Stan can use such a thing standalone with a little work on the C++ side if you can also compute derivatives. Otherwise, it has to be rewritten to use Stan’s math library so it can do autodiff.
We have solvers for ODEs, etc., but they may be computationally challenging to compute and/or differentiate at large scales.
Yes, as long as it’s stored as it’s proper autodiff type.
I see. I suspect that our ODEs don’t qualify as “large scale”. We’re not spatially resolved like an Earth System Model, so we’re really only tracking a dozen or so variables in the largest systems of equations, and only at annual resolution.
Thanks for all the information. I think I have enough to float the idea of converting to the rest of the development team. If I can get them to go along with it, I’ll be sure to let you know how it turns out.
You might want to have a look at the BayesianTools package in R which provide various MCMC-like samplers for complex models where the likelihood cannot be written down in a simple function.
So you mean something like ABC where you assume you can sample, but assume you can’t evaluate the log density?
If you have the likelihood, you can use Metropolis or an ensemble method and there are programs that let you plug those in. emcee in Python implements an ensemble method. The problem with both Metropolis and the ensemble methods is that they don’t scale well with dimension.
I am also very interested in this concept. We have a C++ program that estimates parameters. Currently we also have a 20 year old metropolis Hastings algorithm. This program I refer to can return the gradient of the likelihood surface for a given value of the parameters. Is there any examples or documentation that could help a developer call STAN routines in our model to use the NUTS and HMC algorithms?
At best, you need to do it the other way around: Use call your likelihood function and gradient from within a Stan program.

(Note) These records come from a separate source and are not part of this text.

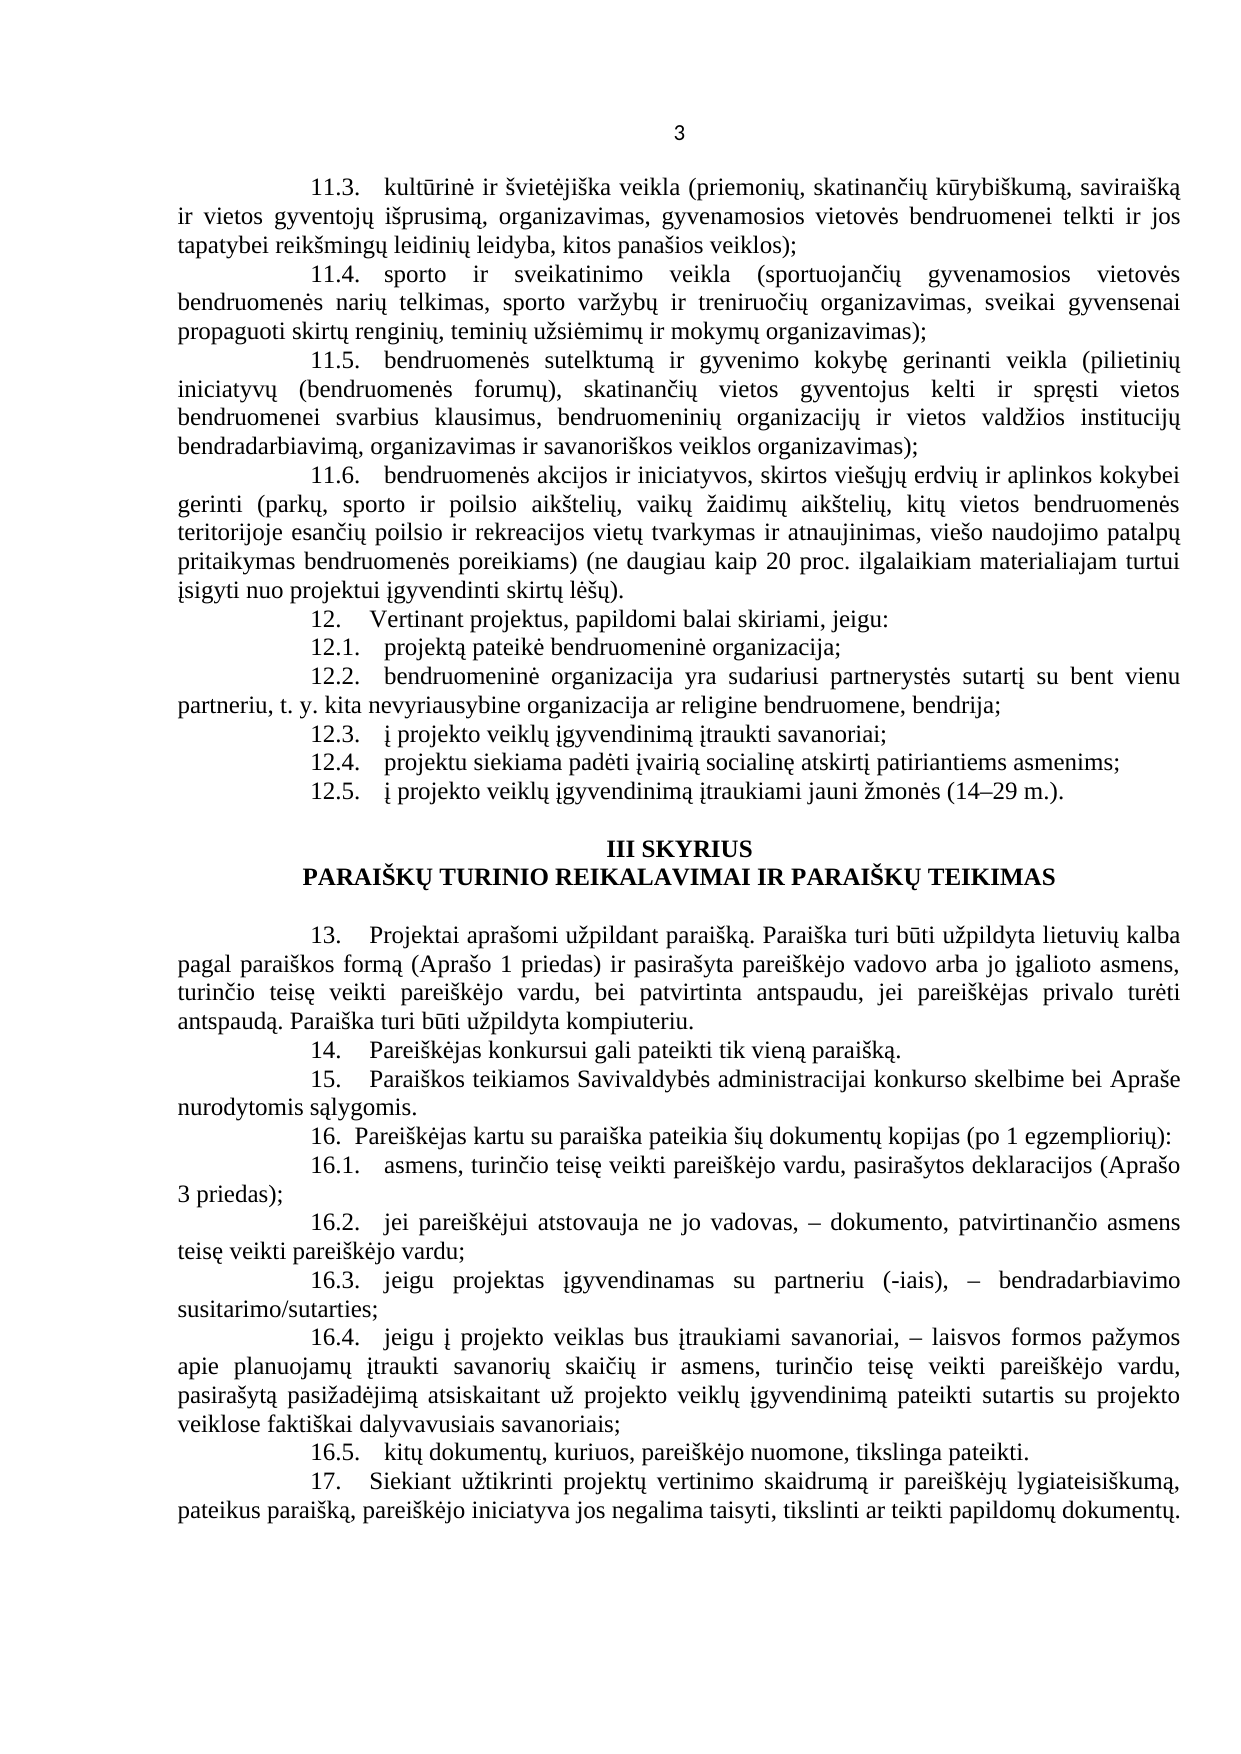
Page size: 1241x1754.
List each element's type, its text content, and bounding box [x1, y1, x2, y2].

text 16.3. jeigu projektas įgyvendinamas su partneriu (-iais), – bendradarbiavimo susitarimo/sutarties; [177, 1265, 1181, 1322]
text 12. Vertinant projektus, papildomi balai skiriami, jeigu: [252, 604, 1181, 632]
text 12.1. projektą pateikė bendruomeninė organizacija; [177, 632, 1181, 661]
text 11.3. kultūrinė ir švietėjiška veikla (priemonių, skatinančių kūrybiškumą, saviraišką ir vietos gyventojų išprusimą, organizavimas, gyvenamosios vietovės bendruomenei telkti ir jos tapatybei reikšmingų leidinių leidyba, kitos panašios veiklos); [177, 172, 1181, 259]
text 16.4. jeigu į projekto veiklas bus įtraukiami savanoriai, – laisvos formos pažymos apie planuojamų įtraukti savanorių skaičių ir asmens, turinčio teisę veikti pareiškėjo vardu, pasirašytą pasižadėjimą atsiskaitant už projekto veiklų įgyvendinimą pateikti sutartis su projekto veiklose faktiškai dalyvavusiais savanoriais; [177, 1322, 1181, 1437]
text 16.1. asmens, turinčio teisę veikti pareiškėjo vardu, pasirašytos deklaracijos (Aprašo 3 priedas); [177, 1150, 1181, 1207]
text 11.5. bendruomenės sutelktumą ir gyvenimo kokybę gerinanti veikla (pilietinių iniciatyvų (bendruomenės forumų), skatinančių vietos gyventojus kelti ir spręsti vietos bendruomenei svarbius klausimus, bendruomeninių organizacijų ir vietos valdžios institucijų bendradarbiavimą, organizavimas ir savanoriškos veiklos organizavimas); [177, 345, 1181, 460]
text 15. Paraiškos teikiamos Savivaldybės administracijai konkurso skelbime bei Apraše nurodytomis sąlygomis. [177, 1064, 1181, 1121]
text 13. Projektai aprašomi užpildant paraišką. Paraiška turi būti užpildyta lietuvių kalba pagal paraiškos formą (Aprašo 1 priedas) ir pasirašyta pareiškėjo vadovo arba jo įgalioto asmens, turinčio teisę veikti pareiškėjo vardu, bei patvirtinta antspaudu, jei pareiškėjas privalo turėti antspaudą. Paraiška turi būti užpildyta kompiuteriu. [177, 920, 1181, 1035]
text 12.4. projektu siekiama padėti įvairią socialinę atskirtį patiriantiems asmenims; [177, 747, 1181, 776]
text 11.4. sporto ir sveikatinimo veikla (sportuojančių gyvenamosios vietovės bendruomenės narių telkimas, sporto varžybų ir treniruočių organizavimas, sveikai gyvensenai propaguoti skirtų renginių, teminių užsiėmimų ir mokymų organizavimas); [177, 259, 1181, 345]
text III SKYRIUS [177, 834, 1181, 862]
text 16. Pareiškėjas kartu su paraiška pateikia šių dokumentų kopijas (po 1 egzempliorių): [177, 1121, 1181, 1150]
text 12.2. bendruomeninė organizacija yra sudariusi partnerystės sutartį su bent vienu partneriu, t. y. kita nevyriausybine organizacija ar religine bendruomene, bendrija; [177, 661, 1181, 719]
text PARAIŠKŲ TURINIO REIKALAVIMAI IR PARAIŠKŲ TEIKIMAS [177, 862, 1181, 891]
text 14. Pareiškėjas konkursui gali pateikti tik vieną paraišką. [177, 1035, 1181, 1064]
text 12.5. į projekto veiklų įgyvendinimą įtraukiami jauni žmonės (14–29 m.). [177, 776, 1181, 805]
text 11.6. bendruomenės akcijos ir iniciatyvos, skirtos viešųjų erdvių ir aplinkos kokybei gerinti (parkų, sporto ir poilsio aikštelių, vaikų žaidimų aikštelių, kitų vietos bendruomenės teritorijoje esančių poilsio ir rekreacijos vietų tvarkymas ir atnaujinimas, viešo naudojimo patalpų pritaikymas bendruomenės poreikiams) (ne daugiau kaip 20 proc. ilgalaikiam materialiajam turtui įsigyti nuo projektui įgyvendinti skirtų lėšų). [177, 460, 1181, 604]
text 16.5. kitų dokumentų, kuriuos, pareiškėjo nuomone, tikslinga pateikti. [177, 1437, 1181, 1466]
text 16.2. jei pareiškėjui atstovauja ne jo vadovas, – dokumento, patvirtinančio asmens teisę veikti pareiškėjo vardu; [177, 1207, 1181, 1265]
text 12.3. į projekto veiklų įgyvendinimą įtraukti savanoriai; [177, 719, 1181, 747]
text 17. Siekiant užtikrinti projektų vertinimo skaidrumą ir pareiškėjų lygiateisiškumą, pateikus paraišką, pareiškėjo iniciatyva jos negalima taisyti, tikslinti ar teikti papildomų dokumentų. [177, 1466, 1181, 1524]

@Cyril Like @bgoodri said you’ll want to move the probabilistic parts of what you’re doing to a Stan. I doubt that’s a limiting factor though. There’s some external C++ stuff you can hook up in Rstan that makes it not too difficult to do weird stuff like this (here’s an example of me doin’ it: https://cdn.rawgit.com/stan-dev/stancon_talks/927ac4ad/2018/Contributed-Talks/09_bales/rus.html )

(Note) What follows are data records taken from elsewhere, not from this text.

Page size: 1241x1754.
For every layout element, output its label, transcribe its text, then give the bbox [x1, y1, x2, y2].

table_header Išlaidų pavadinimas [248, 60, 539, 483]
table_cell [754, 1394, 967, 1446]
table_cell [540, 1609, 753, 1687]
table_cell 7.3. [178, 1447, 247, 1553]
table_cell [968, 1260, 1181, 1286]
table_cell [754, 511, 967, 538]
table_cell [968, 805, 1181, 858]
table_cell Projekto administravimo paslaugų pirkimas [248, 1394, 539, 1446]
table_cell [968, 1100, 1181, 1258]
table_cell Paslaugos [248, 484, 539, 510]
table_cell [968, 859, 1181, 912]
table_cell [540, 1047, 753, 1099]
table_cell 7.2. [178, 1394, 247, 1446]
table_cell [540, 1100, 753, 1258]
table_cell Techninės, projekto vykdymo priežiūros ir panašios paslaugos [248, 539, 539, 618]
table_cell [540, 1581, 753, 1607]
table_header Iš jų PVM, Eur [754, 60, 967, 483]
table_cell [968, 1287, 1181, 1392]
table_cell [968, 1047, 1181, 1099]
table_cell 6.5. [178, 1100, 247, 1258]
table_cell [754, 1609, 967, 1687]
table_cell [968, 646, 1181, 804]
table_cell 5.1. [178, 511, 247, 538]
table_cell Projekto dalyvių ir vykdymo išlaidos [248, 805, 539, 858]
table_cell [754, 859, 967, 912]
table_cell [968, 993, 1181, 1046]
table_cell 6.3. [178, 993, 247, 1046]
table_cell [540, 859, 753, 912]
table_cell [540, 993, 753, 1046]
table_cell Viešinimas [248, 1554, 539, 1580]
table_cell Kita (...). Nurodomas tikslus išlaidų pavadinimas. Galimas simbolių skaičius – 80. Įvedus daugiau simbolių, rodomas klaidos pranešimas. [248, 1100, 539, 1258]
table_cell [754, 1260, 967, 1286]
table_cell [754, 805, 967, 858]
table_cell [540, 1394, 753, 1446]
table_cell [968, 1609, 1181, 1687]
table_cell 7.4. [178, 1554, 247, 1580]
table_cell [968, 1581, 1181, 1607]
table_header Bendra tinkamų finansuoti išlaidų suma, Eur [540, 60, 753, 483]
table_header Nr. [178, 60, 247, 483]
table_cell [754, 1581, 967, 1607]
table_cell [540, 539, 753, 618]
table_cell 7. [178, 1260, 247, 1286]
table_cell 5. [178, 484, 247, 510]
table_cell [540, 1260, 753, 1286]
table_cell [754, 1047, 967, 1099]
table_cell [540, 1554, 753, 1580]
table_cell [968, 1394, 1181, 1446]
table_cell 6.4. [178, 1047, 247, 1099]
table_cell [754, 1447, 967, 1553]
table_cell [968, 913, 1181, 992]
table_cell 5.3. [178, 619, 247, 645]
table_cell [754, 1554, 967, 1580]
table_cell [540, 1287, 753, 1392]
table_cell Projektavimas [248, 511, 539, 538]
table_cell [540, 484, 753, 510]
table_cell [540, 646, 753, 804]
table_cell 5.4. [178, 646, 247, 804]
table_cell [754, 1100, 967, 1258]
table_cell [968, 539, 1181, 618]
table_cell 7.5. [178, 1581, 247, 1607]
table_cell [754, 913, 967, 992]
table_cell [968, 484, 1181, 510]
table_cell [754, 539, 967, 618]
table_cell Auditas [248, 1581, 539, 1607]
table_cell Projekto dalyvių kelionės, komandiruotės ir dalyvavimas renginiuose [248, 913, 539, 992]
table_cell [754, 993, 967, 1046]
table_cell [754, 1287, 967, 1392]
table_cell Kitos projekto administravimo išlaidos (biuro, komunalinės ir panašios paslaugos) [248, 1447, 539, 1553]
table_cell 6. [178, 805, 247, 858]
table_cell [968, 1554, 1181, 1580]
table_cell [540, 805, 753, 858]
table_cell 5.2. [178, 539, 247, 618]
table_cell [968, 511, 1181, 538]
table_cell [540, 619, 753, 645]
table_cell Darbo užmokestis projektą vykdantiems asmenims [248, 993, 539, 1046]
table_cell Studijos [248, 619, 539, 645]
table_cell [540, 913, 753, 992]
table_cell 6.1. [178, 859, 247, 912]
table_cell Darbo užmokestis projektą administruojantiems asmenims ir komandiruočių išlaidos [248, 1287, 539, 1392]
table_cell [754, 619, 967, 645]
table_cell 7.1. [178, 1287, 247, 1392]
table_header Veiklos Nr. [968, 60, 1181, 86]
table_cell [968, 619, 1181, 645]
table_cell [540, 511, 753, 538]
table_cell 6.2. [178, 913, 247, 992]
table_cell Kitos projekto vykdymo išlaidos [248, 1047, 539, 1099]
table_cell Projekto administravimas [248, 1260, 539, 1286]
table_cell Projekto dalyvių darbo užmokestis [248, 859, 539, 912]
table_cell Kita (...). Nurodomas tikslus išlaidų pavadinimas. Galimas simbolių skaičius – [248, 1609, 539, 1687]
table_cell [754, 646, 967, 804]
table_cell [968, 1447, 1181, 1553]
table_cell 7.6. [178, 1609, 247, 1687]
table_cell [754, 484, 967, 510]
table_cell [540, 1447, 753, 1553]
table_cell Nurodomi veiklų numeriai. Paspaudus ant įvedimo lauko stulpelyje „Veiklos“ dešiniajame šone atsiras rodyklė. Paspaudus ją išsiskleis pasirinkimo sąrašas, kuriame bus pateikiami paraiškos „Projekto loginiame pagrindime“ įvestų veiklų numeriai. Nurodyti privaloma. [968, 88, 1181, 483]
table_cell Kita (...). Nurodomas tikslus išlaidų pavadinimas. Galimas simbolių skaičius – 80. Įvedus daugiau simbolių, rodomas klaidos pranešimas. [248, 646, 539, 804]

It’s not too bad to fork your own version of Cmdstan and hack in whatever software stuff you need. You’re really hacking stuff into the Math library which is probly the most accessible part of the Stan ecosystem. So to do that you’d want to first start by reading the Stan Math paper (https://arxiv.org/abs/1509.07164) and experimenting with the math library to see if you understand how things work (https://github.com/stan-dev/math).

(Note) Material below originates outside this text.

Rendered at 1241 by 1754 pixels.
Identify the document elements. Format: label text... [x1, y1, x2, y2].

forward_pde PR is for this kind of task
assuming your model solver can do sensitivity analysis, as @bgoodri and @Bob_Carpenter pointed out. Otherwise you’ll have to insert such a functionality in your solver. Other than autodiff, there are four common approaches to get the sensitivity for your model:
- forward sensitivity
- adjoint sensitivity
- finite difference
- complex step derivative approximation
Depends on model size, parameter size, implementation, etc. I’ll demo these things in stancon(hopefully).
@rpl, Hector is actually pretty light-weight in terms of computing, as the whole point of Hector is to be reasonably small and efficient, right? To adapt it to Stan most of the work I see is to modify
runge_kutta_dopri5 function in solvers such as carbon cycle solver to take in Stan’s variable instead of double, and propagate type changes accordingly. It will not be an impossible task: the bless is you’re already using boost. One of Stan’s ODE solvers uses
Since you’re already getting gradient, maybe it’s easier to move entirely into Stan, instead of only adopting NUTS. This involves use your solver as an external function, and let Stan parser know the signature of the function. The
forward_pde PR above is to facilitate this kind of task.
@seantalts and I are going to be putting together a half-day tutorial on how to do this for StanCon, so expect to see the case study on how to do it by the beginning of September at the latest.
I look forward to seeing this, thanks.